Primo film della rassegna IPOD GENERATION - 4 febbraio
"Il calamaro e la balena" 04.02.09 ore 20.30
Primo film della rassegna "IPOD GENERATION" al Cristallo
Mercoledì 4 febbraio, alle ore 20.30, presso il Centro Culturale Cristallo di via Dalmazia 30 (secondo piano) avverrà la proiezione del film "Il calamaro e la balena", di Noah Baumbach, il primo della rassegna "IPOD GENERATION" dedicata al dialogo intergenerazionale.
L'iniziativa, nata da una collaborazione tra l'Azienda Servizi Sociali di Bolzano, il Comune di Bolzano, il Forum Prevenzione e il Teatro Cristallo, offre attraverso il linguaggio universale del cinema un percorso di sostegno alle famiglie, allo scopo di favorire la comunicazione, la comprensione e la relazione fra le generazioni.
Il progetto fa parte delle azioni di intervento previste nel Piano di settore "Dipendenze" elaborato dall'Azienda Servizi Sociali di Bolzano e rientra nella pianificazione strategica e della programmazione dei servizi del Comune di Bolzano, assessorato alle Politiche sociali e Pari Opportunità.

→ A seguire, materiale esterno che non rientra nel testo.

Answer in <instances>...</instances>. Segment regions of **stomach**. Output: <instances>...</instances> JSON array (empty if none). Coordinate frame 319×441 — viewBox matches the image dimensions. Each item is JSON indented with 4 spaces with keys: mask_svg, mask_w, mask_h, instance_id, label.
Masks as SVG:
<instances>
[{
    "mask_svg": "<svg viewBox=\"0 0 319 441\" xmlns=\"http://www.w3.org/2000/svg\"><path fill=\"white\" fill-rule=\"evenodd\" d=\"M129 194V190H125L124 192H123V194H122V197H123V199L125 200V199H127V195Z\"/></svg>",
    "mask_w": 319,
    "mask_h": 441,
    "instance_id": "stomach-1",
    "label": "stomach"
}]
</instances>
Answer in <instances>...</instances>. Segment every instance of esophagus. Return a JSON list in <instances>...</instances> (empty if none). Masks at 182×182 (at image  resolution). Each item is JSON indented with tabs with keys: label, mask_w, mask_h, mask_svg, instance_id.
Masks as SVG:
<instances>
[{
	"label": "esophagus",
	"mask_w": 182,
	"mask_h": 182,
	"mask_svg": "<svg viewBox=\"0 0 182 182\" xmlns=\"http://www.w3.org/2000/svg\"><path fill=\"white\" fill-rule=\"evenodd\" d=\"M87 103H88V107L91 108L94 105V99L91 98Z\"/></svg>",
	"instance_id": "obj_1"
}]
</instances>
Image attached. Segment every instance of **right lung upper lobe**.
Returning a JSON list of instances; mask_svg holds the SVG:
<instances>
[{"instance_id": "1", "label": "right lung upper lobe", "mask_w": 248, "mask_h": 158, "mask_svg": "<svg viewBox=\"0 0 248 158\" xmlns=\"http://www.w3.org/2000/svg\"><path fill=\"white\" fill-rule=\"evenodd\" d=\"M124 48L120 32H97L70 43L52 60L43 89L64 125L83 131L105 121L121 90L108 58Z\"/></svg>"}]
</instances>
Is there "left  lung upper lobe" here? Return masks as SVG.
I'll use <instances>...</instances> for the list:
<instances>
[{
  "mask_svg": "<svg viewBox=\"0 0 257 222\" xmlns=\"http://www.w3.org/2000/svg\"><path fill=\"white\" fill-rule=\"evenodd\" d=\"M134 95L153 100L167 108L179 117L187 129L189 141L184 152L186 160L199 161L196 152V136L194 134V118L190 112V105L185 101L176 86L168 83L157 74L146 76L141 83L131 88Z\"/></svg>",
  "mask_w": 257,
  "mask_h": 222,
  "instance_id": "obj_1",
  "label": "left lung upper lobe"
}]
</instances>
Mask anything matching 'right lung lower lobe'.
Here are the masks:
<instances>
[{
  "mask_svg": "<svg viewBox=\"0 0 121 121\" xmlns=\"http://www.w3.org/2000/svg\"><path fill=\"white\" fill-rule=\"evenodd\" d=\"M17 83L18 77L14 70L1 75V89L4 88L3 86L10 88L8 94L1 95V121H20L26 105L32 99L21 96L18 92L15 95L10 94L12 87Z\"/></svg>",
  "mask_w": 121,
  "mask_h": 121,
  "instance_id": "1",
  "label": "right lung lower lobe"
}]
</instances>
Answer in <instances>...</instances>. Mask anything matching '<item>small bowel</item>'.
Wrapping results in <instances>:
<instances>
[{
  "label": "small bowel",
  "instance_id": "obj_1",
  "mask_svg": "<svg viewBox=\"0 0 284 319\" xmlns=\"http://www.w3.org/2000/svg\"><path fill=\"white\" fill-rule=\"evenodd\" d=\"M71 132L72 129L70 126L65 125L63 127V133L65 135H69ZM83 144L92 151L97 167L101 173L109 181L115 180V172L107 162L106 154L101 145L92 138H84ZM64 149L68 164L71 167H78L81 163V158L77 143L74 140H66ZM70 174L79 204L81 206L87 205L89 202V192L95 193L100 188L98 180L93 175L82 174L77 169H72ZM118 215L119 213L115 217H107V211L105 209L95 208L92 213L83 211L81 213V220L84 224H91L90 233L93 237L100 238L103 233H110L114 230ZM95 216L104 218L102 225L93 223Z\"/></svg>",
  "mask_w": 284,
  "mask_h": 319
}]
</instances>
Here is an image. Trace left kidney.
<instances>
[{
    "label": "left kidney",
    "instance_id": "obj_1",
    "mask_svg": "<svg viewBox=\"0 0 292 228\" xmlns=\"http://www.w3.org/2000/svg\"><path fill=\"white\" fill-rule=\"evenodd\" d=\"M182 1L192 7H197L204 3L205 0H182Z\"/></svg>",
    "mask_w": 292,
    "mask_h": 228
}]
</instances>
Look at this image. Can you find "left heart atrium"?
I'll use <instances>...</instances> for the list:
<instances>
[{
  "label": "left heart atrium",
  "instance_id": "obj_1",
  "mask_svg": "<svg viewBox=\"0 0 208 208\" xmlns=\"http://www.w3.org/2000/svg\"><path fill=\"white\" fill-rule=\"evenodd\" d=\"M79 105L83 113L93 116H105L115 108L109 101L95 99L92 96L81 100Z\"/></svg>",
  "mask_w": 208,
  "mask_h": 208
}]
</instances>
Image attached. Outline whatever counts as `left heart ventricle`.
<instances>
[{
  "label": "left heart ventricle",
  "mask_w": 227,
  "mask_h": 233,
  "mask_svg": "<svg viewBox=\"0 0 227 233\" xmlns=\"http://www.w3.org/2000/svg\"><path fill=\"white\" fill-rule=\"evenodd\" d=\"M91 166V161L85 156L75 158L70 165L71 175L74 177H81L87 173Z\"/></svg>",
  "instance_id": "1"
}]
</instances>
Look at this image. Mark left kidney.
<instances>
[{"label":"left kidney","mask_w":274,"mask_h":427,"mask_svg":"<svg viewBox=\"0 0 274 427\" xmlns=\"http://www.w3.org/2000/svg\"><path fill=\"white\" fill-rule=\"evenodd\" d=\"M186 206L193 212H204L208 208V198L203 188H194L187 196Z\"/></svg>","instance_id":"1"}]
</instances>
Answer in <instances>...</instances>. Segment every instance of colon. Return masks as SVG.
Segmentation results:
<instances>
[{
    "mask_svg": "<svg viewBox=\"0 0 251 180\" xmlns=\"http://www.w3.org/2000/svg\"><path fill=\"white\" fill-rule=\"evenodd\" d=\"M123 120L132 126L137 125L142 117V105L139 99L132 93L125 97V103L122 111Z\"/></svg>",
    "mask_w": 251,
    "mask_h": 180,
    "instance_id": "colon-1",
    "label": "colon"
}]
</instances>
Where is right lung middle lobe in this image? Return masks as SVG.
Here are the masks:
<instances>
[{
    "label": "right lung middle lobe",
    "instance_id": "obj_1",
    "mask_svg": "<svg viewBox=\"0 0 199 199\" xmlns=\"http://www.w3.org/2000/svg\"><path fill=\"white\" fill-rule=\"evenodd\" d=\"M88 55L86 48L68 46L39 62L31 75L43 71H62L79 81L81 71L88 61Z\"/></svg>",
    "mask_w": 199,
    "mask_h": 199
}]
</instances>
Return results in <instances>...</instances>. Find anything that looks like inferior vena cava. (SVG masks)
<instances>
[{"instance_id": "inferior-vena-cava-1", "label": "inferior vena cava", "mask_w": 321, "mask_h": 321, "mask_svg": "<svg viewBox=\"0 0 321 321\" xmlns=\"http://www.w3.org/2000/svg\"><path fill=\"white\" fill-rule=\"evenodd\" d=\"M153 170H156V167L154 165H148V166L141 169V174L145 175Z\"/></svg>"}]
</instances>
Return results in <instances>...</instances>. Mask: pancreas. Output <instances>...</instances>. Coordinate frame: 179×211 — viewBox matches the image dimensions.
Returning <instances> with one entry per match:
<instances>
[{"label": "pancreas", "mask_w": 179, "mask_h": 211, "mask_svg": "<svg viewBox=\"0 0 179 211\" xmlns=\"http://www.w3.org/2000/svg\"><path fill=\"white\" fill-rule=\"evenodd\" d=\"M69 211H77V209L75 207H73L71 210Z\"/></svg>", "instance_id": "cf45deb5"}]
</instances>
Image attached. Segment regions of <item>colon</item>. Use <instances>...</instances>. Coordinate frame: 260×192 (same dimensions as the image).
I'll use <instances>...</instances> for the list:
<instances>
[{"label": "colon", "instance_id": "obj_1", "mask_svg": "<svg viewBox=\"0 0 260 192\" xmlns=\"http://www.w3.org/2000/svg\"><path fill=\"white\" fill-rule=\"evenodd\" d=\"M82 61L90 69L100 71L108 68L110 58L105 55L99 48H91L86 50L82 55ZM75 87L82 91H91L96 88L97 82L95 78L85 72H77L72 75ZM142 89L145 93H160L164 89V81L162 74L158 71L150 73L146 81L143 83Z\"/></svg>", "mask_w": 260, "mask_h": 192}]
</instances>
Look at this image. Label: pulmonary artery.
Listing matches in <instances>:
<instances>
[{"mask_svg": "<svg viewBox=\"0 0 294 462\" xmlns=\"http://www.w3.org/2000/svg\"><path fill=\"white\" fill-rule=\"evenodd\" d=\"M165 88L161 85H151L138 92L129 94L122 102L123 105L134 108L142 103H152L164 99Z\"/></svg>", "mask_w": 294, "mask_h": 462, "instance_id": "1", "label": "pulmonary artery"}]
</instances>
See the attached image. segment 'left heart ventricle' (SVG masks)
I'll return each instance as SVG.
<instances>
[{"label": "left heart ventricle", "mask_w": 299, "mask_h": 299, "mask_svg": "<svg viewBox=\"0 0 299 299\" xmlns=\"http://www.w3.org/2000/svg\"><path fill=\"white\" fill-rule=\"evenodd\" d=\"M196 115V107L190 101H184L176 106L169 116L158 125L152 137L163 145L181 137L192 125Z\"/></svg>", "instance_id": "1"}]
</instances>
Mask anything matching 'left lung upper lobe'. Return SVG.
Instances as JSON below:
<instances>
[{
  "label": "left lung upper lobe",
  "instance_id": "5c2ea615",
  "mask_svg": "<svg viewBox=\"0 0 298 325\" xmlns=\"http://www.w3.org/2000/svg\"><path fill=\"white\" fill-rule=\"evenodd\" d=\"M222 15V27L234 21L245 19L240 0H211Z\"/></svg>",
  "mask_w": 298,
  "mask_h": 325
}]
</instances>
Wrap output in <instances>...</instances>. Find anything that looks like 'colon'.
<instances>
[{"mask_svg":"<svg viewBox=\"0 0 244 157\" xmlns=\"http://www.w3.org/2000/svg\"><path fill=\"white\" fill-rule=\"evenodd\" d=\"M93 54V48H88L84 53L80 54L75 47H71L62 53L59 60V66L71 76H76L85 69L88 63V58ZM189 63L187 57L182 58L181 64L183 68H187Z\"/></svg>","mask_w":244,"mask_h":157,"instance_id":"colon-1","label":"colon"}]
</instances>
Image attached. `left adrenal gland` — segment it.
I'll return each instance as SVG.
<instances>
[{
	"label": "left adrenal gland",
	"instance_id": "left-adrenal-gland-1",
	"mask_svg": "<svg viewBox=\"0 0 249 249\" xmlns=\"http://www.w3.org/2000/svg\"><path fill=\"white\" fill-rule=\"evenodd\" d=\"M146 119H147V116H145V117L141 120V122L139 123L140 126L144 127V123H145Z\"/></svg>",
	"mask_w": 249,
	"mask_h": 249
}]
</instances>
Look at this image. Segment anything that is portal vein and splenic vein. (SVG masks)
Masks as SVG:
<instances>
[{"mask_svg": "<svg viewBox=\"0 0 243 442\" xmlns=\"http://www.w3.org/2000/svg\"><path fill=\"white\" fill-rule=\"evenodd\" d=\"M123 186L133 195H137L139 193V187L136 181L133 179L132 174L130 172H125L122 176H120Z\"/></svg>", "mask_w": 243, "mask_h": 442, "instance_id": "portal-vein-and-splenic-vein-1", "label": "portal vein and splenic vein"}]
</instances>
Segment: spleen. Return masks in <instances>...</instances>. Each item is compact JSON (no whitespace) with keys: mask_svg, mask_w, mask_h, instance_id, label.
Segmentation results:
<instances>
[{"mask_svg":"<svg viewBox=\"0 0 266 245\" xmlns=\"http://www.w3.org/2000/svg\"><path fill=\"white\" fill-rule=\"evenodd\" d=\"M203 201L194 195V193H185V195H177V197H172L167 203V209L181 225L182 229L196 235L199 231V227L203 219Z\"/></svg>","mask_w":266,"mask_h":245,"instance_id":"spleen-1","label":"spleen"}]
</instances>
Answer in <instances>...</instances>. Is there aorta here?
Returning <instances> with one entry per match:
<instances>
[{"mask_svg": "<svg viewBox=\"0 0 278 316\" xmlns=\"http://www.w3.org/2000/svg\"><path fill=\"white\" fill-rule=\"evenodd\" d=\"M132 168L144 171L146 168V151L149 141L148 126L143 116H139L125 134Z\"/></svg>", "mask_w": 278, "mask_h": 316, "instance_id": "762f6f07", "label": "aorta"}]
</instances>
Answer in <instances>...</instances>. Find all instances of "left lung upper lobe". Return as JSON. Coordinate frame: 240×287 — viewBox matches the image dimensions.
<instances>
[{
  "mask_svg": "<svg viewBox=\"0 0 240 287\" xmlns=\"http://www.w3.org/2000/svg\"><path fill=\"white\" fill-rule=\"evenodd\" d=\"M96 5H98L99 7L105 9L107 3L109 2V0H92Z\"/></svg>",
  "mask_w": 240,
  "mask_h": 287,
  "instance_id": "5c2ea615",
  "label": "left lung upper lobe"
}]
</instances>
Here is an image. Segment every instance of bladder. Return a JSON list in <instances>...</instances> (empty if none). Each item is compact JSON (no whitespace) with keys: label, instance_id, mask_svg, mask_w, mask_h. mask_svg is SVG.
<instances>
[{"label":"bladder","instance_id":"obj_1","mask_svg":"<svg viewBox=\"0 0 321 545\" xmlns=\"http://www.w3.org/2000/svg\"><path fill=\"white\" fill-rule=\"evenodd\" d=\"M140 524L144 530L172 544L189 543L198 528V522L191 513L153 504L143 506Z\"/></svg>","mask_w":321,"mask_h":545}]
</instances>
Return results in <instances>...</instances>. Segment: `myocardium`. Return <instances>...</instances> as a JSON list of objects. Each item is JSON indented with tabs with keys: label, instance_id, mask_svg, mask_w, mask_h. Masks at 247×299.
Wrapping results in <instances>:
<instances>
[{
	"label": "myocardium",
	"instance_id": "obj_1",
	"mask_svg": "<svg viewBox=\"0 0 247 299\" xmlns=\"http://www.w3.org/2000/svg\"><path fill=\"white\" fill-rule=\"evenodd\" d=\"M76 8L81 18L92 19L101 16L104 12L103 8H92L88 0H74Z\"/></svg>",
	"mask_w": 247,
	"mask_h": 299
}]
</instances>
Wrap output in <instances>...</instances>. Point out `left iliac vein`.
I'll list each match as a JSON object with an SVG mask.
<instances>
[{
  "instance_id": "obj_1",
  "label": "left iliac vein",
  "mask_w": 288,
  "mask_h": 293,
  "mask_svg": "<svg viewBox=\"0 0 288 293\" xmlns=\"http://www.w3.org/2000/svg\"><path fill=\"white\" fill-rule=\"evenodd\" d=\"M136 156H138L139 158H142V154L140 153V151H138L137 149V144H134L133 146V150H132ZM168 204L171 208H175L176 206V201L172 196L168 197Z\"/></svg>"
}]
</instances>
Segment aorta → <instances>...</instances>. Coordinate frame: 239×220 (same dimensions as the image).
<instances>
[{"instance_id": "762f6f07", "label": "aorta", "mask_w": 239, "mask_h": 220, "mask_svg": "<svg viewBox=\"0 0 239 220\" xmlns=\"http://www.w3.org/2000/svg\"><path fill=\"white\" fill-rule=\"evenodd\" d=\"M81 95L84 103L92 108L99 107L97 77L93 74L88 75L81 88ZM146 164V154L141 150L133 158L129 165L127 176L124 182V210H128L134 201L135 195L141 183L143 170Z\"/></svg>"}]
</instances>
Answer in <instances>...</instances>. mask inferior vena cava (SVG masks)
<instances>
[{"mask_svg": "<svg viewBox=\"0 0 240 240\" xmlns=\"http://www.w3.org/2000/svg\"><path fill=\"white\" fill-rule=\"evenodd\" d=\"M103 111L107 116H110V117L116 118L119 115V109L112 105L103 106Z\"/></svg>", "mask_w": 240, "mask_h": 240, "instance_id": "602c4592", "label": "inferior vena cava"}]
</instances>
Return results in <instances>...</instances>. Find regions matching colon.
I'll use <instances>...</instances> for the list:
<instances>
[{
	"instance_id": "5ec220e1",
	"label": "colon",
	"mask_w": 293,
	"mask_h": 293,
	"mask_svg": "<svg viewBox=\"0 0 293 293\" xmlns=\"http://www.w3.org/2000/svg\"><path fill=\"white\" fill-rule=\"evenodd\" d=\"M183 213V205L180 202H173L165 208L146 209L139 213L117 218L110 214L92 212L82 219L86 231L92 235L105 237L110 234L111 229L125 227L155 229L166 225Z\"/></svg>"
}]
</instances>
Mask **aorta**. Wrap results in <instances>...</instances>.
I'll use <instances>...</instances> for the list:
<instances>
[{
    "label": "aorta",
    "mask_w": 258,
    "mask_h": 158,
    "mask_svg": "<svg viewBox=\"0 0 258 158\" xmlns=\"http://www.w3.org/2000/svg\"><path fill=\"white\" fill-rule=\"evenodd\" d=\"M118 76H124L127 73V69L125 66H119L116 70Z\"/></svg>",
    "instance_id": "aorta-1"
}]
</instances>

Alla fine di ogni proiezione, genitori e ragazzi potranno approfondire con gli operatori presenti in sala gli argomenti toccati dalla pellicola.
Il film
"Il calamaro e la balena" ( USA 2005)
REGIA: Noah Baumbach
SCENEGGIATURA: Noah Baumbach
FOTOGRAFIA: Robert D. Yeoman
MONTAGGIO: Tim Streeto
MUSICHE: Dean Wareham, Britta Phillips
INTERPRETI: Jeff Daniels, Laura Linney, Jesse Eisenberg, Owen Kline
1987, Brooklyn, New York. Una coppia di intellettuali, Bernard e Jan Berkman, deve gestire la fine del proprio matrimonio e le sue ripercussioni sui figli adolescenti. Tra la patetica celebrazione del mito dell'intellettuale e l'incapacità di tenere i figli al riparo delle proprie meschinità, osserviamo l'oscillare smarrito dei due adolescenti alla ricerca di una propria dimensione. Ispirato alla biografia del regista, collaboratore di Wes Anderson, il film alterna i tratti della farsa paradossale e lunatica a momenti di grande drammaticità, sommessa e non caricata. Recitazione e toni seguono uno stile trattenuto che pare l'unica possibile espressione del senso di smarrimento e confusione che caratterizza tutti i personaggi. La camera indaga gli interni, scruta con occhio indiscreto e mobile dialoghi e silenzi, rilanciando allo spettatore infinite questioni aperte ed irrisolte. I protagonisti sono spesso preda di una mistificazione della realtà che li spinge a interpretare ruoli fasulli, proiezioni di miti interiori irraggiungibili. E lo spettatore segue questo muoversi di adulti che non vanno da nessuna parte, incapaci di percorrere le varie strade che intraprendono. Forse l'unica ancora di salvezza di fronte a tanta dispersione è indagare l'origine delle proprie paure, guardare in faccia i "miti mostruosi" per scoprirne il carattere inerme.